$$\rightleftharpoonup{xx}$$
$$\longleftharp{xx}$$,
$$\longrightharp{xx}$$,
La microscopie de localisation à molécule unique sonde la position et les mouvements des molécules individuelles dans les cellules vivantes avec des dizaines de nanomètres de résolution spatiale et milliseconde temporelle. Ces capacités font de la microscopie de localisation à une molécule idéalement adaptée pour étudier les fonctions biologiques de niveau moléculaire dans des environnements physiologiquement pertinents. Ici, nous démontrons un protocole intégré pour l'acquisition et le traitement/analyse des données de suivi d'une seule molécule pour extraire les différents états diffusifs qu'une protéine d'intérêt peut montrer. Ces informations peuvent être utilisées pour quantifier la formation complexe moléculaire dans les cellules vivantes. Nous fournissons une description détaillée d'une expérience de localisation simple molécule 3D basée sur la caméra, ainsi que les étapes ultérieures de traitement des données qui donnent les trajectoires de molécules individuelles. Ces trajectoires sont ensuite analysées à l'aide d'un cadre d'analyse numérique pour extraire les états diffusifs répandus des molécules étiquetées fluorescentes et l'abondance relative de ces états.
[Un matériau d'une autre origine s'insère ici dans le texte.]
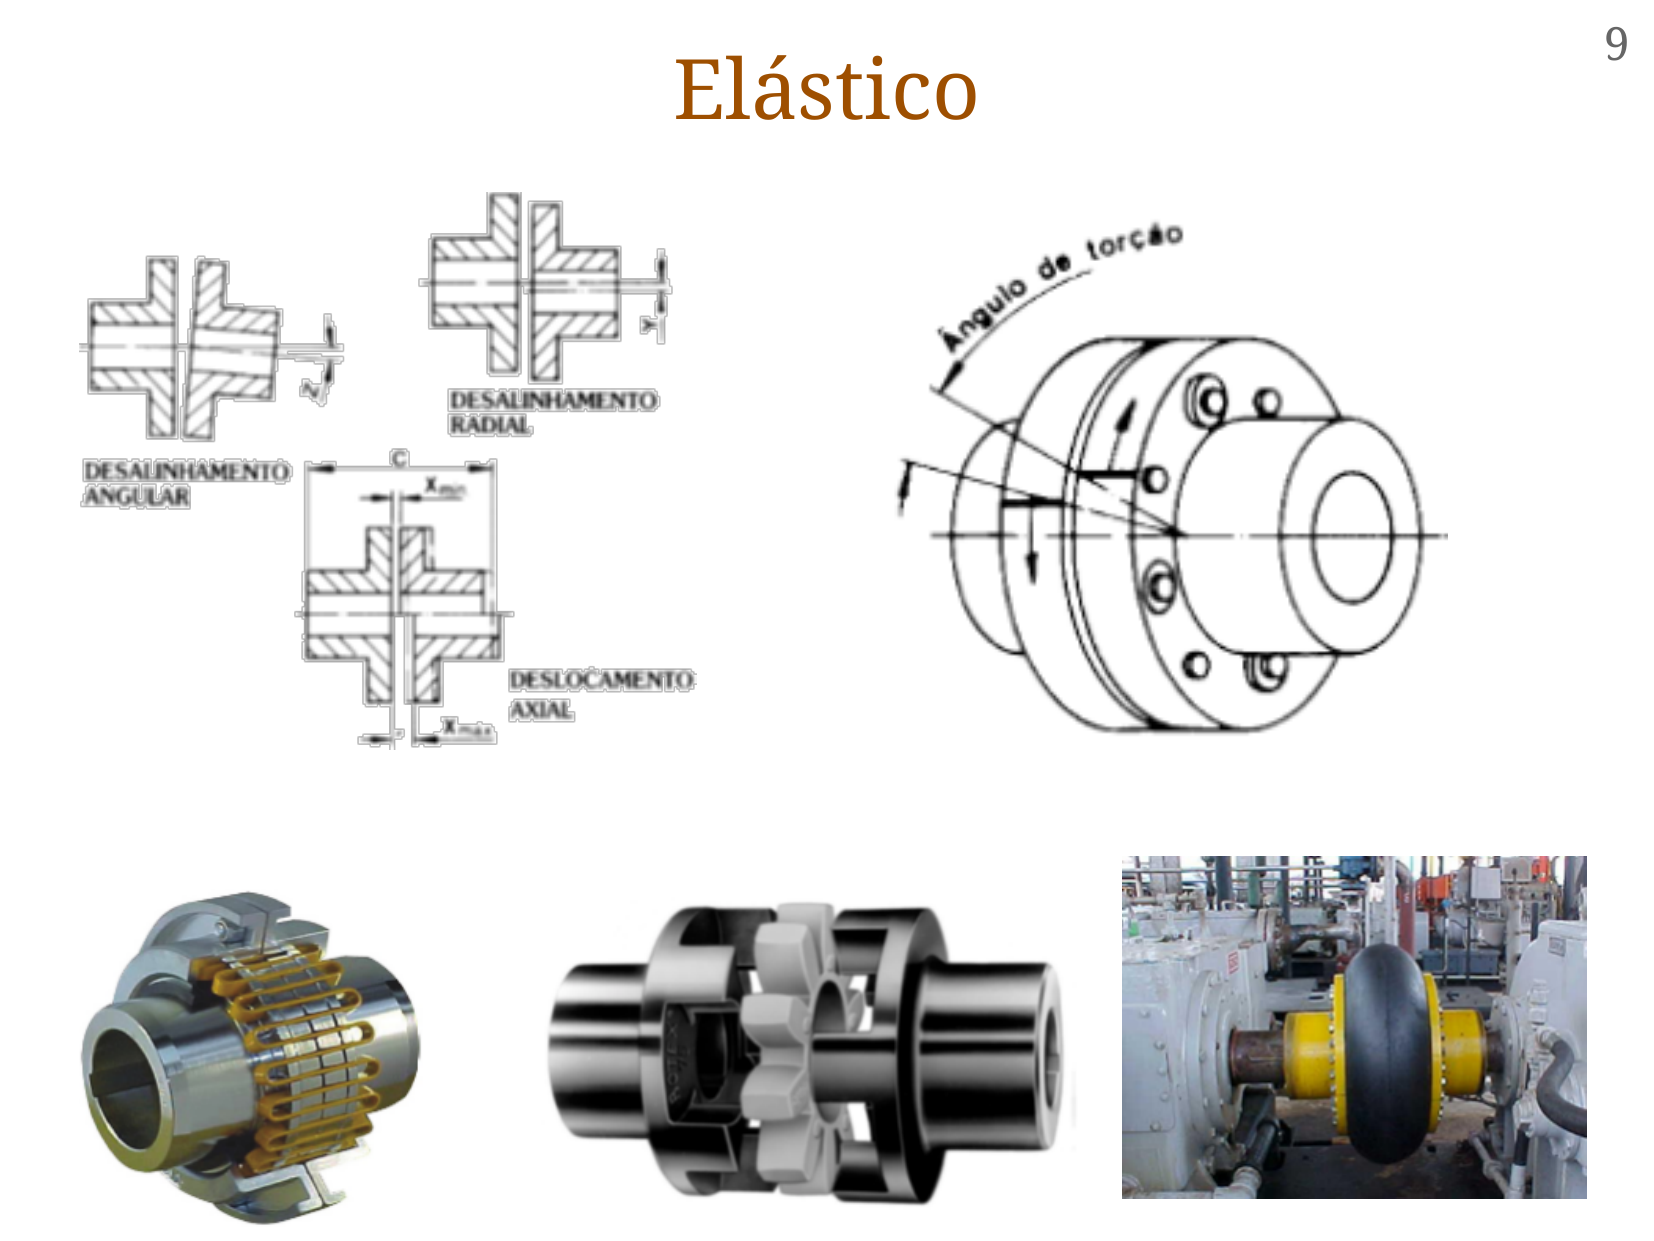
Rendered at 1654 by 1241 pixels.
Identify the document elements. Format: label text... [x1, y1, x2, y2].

picture [79, 192, 697, 751]
picture [56, 885, 429, 1239]
title Elástico [59, 29, 1595, 148]
picture [850, 212, 1448, 745]
picture [1122, 856, 1587, 1199]
picture [540, 896, 1078, 1211]
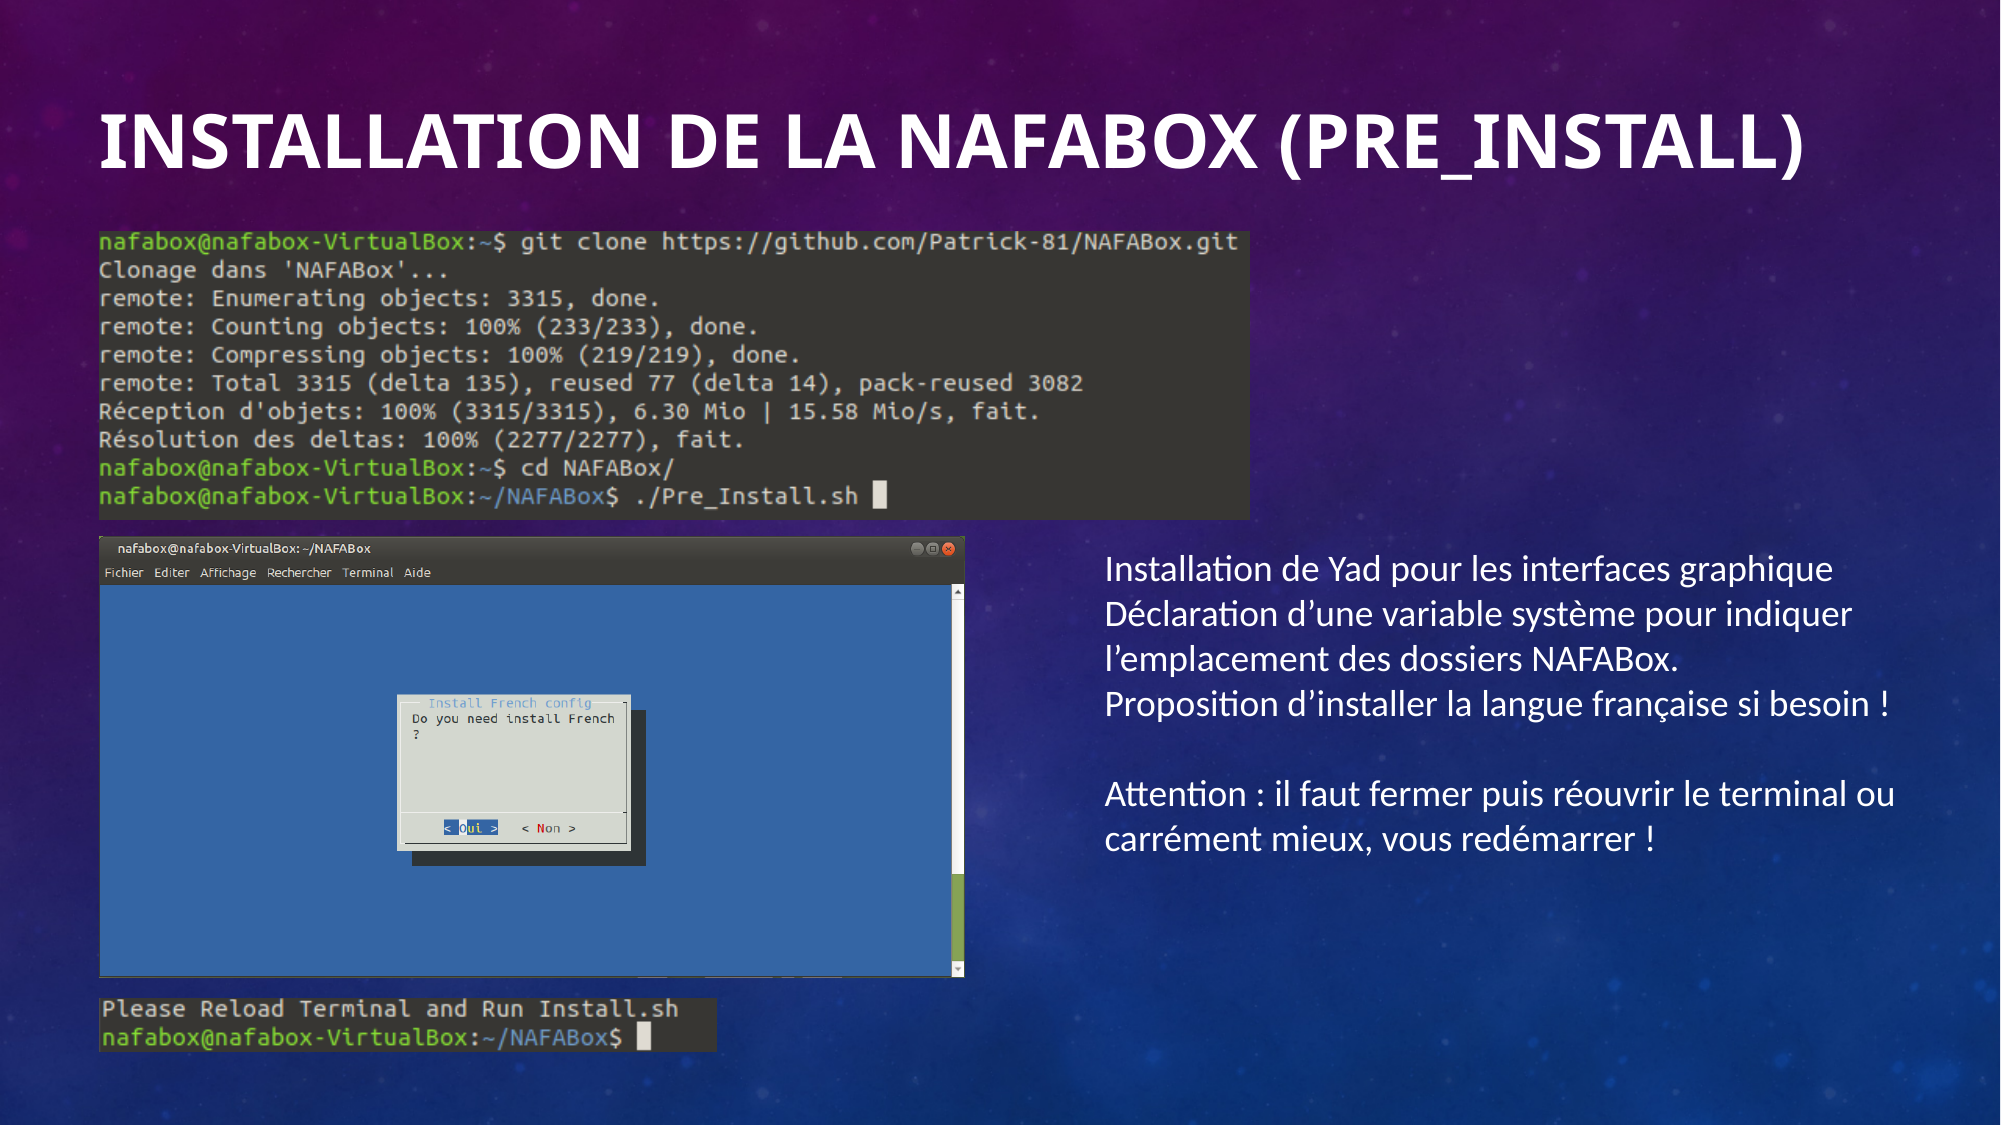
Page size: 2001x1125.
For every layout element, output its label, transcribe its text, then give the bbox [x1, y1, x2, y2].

picture [0, 0, 2001, 1125]
text_box Installation de Yad pour les interfaces graphique Déclaration d’une variable système pour indiquer l’emplacement des dossiers NAFABox. Proposition d’installer la langue française si besoin ! Attention : il faut fermer puis réouvrir le terminal ou carrément mieux, vous redémarrer ! [1089, 536, 1955, 867]
title Installation de la nafabox (Pre_install) [99, 44, 1900, 232]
Le cadre d'analyse est basé sur des simulations stochastiques de trajectoires intracellulaires de diffusion brownienne qui sont spatialement confinées par une géométrie cellulaire arbitraire. Sur la base des trajectoires simulées, les images brutes à molécule unique sont générées et analysées de la même manière que les images expérimentales. De cette façon, les limites expérimentales de précision et de précision, qui sont difficiles à étalonner expérimentalement, sont explicitement incorporées dans le flux de travail d'analyse. Le coefficient de diffusion et les fractions de population relatives des états diffusifs prédominants sont déterminés en adaptant les distributions des valeurs expérimentales à l'aide de combinaisons linéaires de distributions simulées. Nous démontrons l'utilité de notre protocole en résolvant les états diffusifs d'une protéine qui présente différents états diffusifs en formant des complexes homo- et hétéro-oligomeric dans le cytosol d'un agent pathogène bactérien.